Justine, ou Les malheurs de la vertu (Raban)/02-11

Olivier, libraire (tome 1, tome 2p. 211-228).

[XI.]

[AMOUR, MENSONGE, FUITE.]

[pages 211 à 224 manquantes dans l’exemplaire de la Bibliothèque nationale. Il est indiqué sur la notice de l’exemplaire papier : « Erreur de l’imprimeur : les p. 209-224 appartiennent au tome 1. »][ws 1]


[…/…]

c’est-à-dire être faible avec les faibles ; mais il y a des bornes à tout…

Je me sentais une envie démesurée de prendre à la gorge cet animal qui raisonnait à froid de ce qui me brûlait les entrailles ; mais il me resta fort heureusement assez de raison pour que je me continsse ; et, quand je dis raison, c’était peut-être toute autre chose ; car, en ce moment, tous les efforts de mon imagination tendaient vers un seul but, d’emmener Éléonore.

— N’oubliez pas que je vous attendrai à la petite porte du parc, me dit Risbac.

J’étais dans un état tel qu’il me fut impossible de lui répondre, je lui fis signe de la main, et je me dirigeai vers le salon de M. de Kakerboc, où j’espérais rencontrer Éléonore : malheureusement ce fut son père qui me reçut.

— Sire, s’écria-t-il en m’apercevant, vous êtes trahis !… quoi ! la sainte et fidèle Vendée est trahie !…

— Rassurez-vous, monsieur le duc.

— Comment, sire, que je me rassure !… Vous voulez que je sois calme quand votre majesté se trouve dans ce château, alors que ces cannibales de républicains n’en sont qu’à trois ou quatre lieues ? Songez donc, sire, quatre lieues entre la monarchie et la république, quand cette dernière marche en poste…

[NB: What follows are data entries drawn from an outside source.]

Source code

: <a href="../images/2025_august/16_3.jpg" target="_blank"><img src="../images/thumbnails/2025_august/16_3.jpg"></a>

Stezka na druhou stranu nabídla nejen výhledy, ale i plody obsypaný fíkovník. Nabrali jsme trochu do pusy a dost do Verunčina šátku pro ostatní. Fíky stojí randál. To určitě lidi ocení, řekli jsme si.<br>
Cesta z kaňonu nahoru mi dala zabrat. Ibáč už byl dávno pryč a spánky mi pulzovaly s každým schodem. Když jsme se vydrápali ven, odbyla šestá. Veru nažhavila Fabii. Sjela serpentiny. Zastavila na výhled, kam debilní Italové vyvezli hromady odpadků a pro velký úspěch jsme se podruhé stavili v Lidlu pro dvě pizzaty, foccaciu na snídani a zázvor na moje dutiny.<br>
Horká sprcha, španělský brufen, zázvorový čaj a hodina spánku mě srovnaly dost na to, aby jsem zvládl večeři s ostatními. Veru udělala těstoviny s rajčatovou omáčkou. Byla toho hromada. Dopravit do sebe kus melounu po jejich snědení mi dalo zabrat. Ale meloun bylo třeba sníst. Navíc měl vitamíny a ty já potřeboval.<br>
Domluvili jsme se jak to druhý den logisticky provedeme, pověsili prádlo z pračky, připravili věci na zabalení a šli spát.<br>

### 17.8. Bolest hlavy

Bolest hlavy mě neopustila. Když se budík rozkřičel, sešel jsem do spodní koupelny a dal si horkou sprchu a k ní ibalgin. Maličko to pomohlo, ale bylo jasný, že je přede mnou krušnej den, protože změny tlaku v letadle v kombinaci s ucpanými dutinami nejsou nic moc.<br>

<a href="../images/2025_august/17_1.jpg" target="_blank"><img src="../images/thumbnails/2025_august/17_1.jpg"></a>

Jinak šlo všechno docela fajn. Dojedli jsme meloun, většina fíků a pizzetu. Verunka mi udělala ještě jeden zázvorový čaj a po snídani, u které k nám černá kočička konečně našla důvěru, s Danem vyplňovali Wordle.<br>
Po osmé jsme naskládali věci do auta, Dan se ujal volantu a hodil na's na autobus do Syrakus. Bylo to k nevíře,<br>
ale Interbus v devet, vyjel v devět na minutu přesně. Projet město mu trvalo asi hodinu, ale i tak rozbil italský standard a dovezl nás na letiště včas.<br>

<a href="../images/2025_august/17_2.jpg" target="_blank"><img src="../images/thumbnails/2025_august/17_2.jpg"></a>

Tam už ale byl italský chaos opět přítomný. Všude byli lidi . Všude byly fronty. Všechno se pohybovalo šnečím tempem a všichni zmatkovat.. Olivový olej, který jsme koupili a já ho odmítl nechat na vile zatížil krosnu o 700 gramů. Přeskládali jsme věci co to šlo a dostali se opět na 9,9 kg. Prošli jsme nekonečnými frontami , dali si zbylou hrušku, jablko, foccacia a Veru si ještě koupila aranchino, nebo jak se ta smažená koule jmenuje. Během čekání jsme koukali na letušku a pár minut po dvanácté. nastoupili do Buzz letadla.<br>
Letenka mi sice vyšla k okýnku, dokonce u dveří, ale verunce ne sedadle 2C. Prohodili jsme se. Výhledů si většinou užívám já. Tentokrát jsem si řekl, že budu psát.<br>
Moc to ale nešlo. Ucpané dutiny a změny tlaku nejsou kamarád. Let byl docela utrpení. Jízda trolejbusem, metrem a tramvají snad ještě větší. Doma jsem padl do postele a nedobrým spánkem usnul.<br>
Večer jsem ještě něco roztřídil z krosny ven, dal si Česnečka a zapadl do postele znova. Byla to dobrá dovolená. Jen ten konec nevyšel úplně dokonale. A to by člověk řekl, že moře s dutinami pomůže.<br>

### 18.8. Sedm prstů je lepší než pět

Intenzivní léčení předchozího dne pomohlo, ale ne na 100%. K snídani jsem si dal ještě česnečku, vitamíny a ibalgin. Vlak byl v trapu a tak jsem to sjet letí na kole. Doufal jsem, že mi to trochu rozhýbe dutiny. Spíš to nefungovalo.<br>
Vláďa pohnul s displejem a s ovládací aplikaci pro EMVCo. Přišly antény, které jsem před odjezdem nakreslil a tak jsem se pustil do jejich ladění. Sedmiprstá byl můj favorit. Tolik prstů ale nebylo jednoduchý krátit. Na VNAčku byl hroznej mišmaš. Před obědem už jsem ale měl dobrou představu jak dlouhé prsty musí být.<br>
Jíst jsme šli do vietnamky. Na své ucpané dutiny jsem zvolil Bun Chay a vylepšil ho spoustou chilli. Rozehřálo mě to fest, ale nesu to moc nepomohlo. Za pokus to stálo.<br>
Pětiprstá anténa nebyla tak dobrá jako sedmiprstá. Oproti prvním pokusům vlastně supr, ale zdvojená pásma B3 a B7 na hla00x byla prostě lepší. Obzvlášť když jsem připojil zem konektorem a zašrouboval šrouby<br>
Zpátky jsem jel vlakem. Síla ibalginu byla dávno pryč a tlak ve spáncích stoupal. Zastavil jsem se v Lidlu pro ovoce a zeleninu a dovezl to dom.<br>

— Nous parlerons de cela bientôt, mais pour le moment…

— Pour le moment, votre majesté voudra bien me permettre de lui annoncer la visite de tous nos voisins, braves gentilshommes, capables de tout sacrifier, fors l’honneur, et qui viennent pour offrir à votre majesté de se former en bataillon sacré…

— Bon Dieu ! mon cher duc, nous n’en sommes pas là.

— Mais nous y serons avant la fin du jour, sire.

— Bien, bien ; je donnerai des ordres. Envoyez-nous en attendant votre charmante fille Éléonore, avec laquelle nous avons à nous entretenir… Monsieur le duc, le moment est proche où je pourrai reconnaître en roi les services que nous avons reçus de vous.

M. de Kakerboc ne se le fit pas répéter ; quelques secondes après, je tenais Éléonore étroitement pressée sur mon cœur.

— Divine Éléonore, lui dis-je avec feu, mon amour réclame un grand sacrifice : il faut me suivre…

— Louis ! ne suis-je pas à toi ?…

Je l’emportai dans mes bras ; nous trouvâmes à la porte du parc Risbac, qui déjà nous attendait avec deux bons chevaux, et une heure après nous étions loin du castel de Kakerboc.